**PROBLEM TO SOLVE:**
What lines in the records include the string "updated"? Return each one.
---------- STORED DATA ----------
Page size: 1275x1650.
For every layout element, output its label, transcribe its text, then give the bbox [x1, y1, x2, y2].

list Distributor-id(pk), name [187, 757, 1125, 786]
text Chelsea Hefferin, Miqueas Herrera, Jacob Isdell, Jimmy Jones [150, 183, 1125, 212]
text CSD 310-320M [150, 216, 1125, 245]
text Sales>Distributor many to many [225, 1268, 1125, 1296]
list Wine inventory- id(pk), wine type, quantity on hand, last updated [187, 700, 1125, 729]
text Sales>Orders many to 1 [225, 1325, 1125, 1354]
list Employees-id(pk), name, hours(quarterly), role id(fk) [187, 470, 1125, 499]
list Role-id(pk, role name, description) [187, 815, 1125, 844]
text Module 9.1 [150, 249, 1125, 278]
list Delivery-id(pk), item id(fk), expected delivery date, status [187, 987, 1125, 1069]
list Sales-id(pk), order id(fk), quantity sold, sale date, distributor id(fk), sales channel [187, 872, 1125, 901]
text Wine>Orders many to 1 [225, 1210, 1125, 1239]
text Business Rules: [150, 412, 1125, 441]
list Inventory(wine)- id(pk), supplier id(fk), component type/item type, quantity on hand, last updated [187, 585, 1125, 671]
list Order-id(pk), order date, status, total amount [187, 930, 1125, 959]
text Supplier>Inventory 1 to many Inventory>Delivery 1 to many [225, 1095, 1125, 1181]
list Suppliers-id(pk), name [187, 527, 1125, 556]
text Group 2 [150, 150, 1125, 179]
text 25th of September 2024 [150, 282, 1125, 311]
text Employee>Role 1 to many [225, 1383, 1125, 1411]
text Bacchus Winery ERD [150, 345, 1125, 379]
----------
**EXERCISE RESULT:**
list Wine inventory- id(pk), wine type, quantity on hand, last updated [187, 700, 1125, 729]
list Inventory(wine)- id(pk), supplier id(fk), component type/item type, quantity on hand, last updated [187, 585, 1125, 671]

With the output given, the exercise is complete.